Я в ужасе гляжу на него. Потом снова роняю голову ему на колени. Его ладонь касается моего затылка — легкая, точно воробушек. Он гладит меня по волосам.
— Я понимаю, Аннемари, ты расстроилась. Конечно, это удар, но не надо принимать так близко к сердцу. Конечно, не надо бы в ее возрасте делать тату, но, кажется, сейчас это модно…
— Но, папа! Теперь придется отдавать кучу денег, чтобы свести ее! Да еще и шрам, наверное, останется! Я не могу…
— Ну, ну, Аннемари, — говорит папа. — Подумай как следует. Она ее сделала из-за того пирсинга. Если ты вынудишь ее избавиться от татуировки, где гарантия, что она не сделает еще одну? Побольше этой и где-нибудь на видном месте? Или новым пирсингом обзаведется?
Я хмурюсь, но молчу.
— Лучше разреши ей оставить ее, — продолжает он. — Во всяком случае, пока. Как знать? Может, она сама повзрослеет, поумнеет и надумает свести ее. Вот тогда-то ты и скажешь ей, mein Schatzlein:[1]«А ведь я тебе говорила…»
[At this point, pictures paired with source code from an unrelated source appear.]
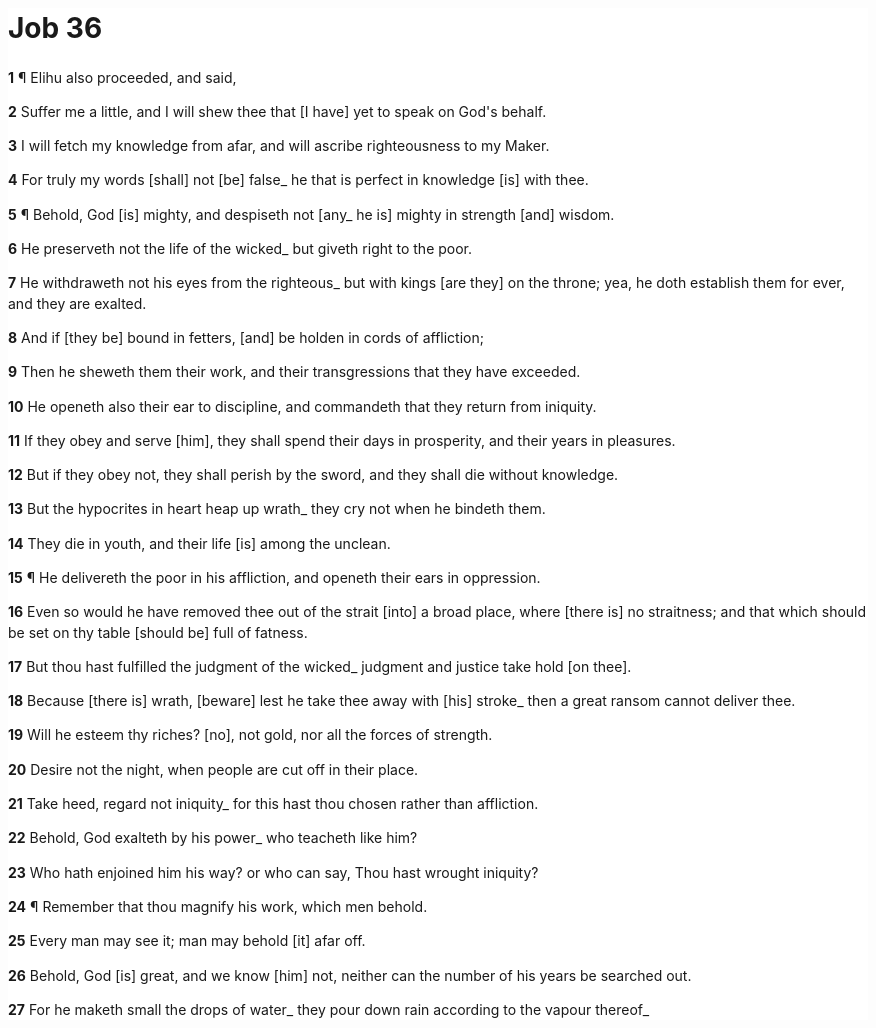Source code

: # Job 36

**1** ¶ Elihu also proceeded, and said,

**2** Suffer me a little, and I will shew thee that [I have] yet to speak on God's behalf.

**3** I will fetch my knowledge from afar, and will ascribe righteousness to my Maker.

**4** For truly my words [shall] not [be] false_ he that is perfect in knowledge [is] with thee.

**5** ¶ Behold, God [is] mighty, and despiseth not [any_ he is] mighty in strength [and] wisdom.

**6** He preserveth not the life of the wicked_ but giveth right to the poor.

**7** He withdraweth not his eyes from the righteous_ but with kings [are they] on the throne; yea, he doth establish them for ever, and they are exalted.

**8** And if [they be] bound in fetters, [and] be holden in cords of affliction;

**9** Then he sheweth them their work, and their transgressions that they have exceeded.

**10** He openeth also their ear to discipline, and commandeth that they return from iniquity.

**11** If they obey and serve [him], they shall spend their days in prosperity, and their years in pleasures.

**12** But if they obey not, they shall perish by the sword, and they shall die without knowledge.

**13** But the hypocrites in heart heap up wrath_ they cry not when he bindeth them.

**14** They die in youth, and their life [is] among the unclean.

**15** ¶ He delivereth the poor in his affliction, and openeth their ears in oppression.

**16** Even so would he have removed thee out of the strait [into] a broad place, where [there is] no straitness; and that which should be set on thy table [should be] full of fatness.

**17** But thou hast fulfilled the judgment of the wicked_ judgment and justice take hold [on thee].

**18** Because [there is] wrath, [beware] lest he take thee away with [his] stroke_ then a great ransom cannot deliver thee.

**19** Will he esteem thy riches? [no], not gold, nor all the forces of strength.

**20** Desire not the night, when people are cut off in their place.

**21** Take heed, regard not iniquity_ for this hast thou chosen rather than affliction.

**22** Behold, God exalteth by his power_ who teacheth like him?

**23** Who hath enjoined him his way? or who can say, Thou hast wrought iniquity?

**24** ¶ Remember that thou magnify his work, which men behold.

**25** Every man may see it; man may behold [it] afar off.

**26** Behold, God [is] great, and we know [him] not, neither can the number of his years be searched out.

**27** For he maketh small the drops of water_ they pour down rain according to the vapour thereof_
Я поднимаю голову и заглядываю ему в лицо. Mein Schatzlein… Сколько лет он не называл меня так?
* * *
Я для родителей — самое большое жизненное разочарование. Усугубленное тем, что когда-то они возлагали на меня самые большие надежды. Все родители многого ждут от детей, но у нас был особый случай. Я преуспевала именно в том, чему они посвятили жизнь. В шестнадцать лет достигла уровня Гран-при. Когда выяснилось, что у меня спортивный талант мирового класса, мы с отцом объездили Францию, Германию и Португалию, подыскивая мне правильного коня, и в конце концов обнаружили его в Южной Каролине. Я с первого взгляда поняла, что это — тот самый. Мне даже не понадобилось пробовать его под седлом, я все уже знала. Я лишь взглянула на его мощные рыже-белые ноги, оценила осанку — и все поняла, и папа доверился моему инстинктивному знанию. Плюс родословная Гарри, плюс его тогда уже внушительный послужной список…
Через восемь месяцев после того, как его привезли из Южной Каролины, мы вновь упаковали чемоданы и опять-таки вдвоем отправились тренироваться у Марджори. С этого момента нас было не остановить.
Вплоть до несчастного случая.
Я не заявляла об этом вслух, но с самого начала знала, что нипочем не сяду на другого коня. В те дни говорить про это было просто бессмысленно.
Позже, когда мои нервы поуспокоились, а перспектива выздоровления перестала выглядеть полностью нереальной, я по-прежнему ничего не говорила родителям. Я слушала, как они строили планы моего триумфального возвращения, — и молчала.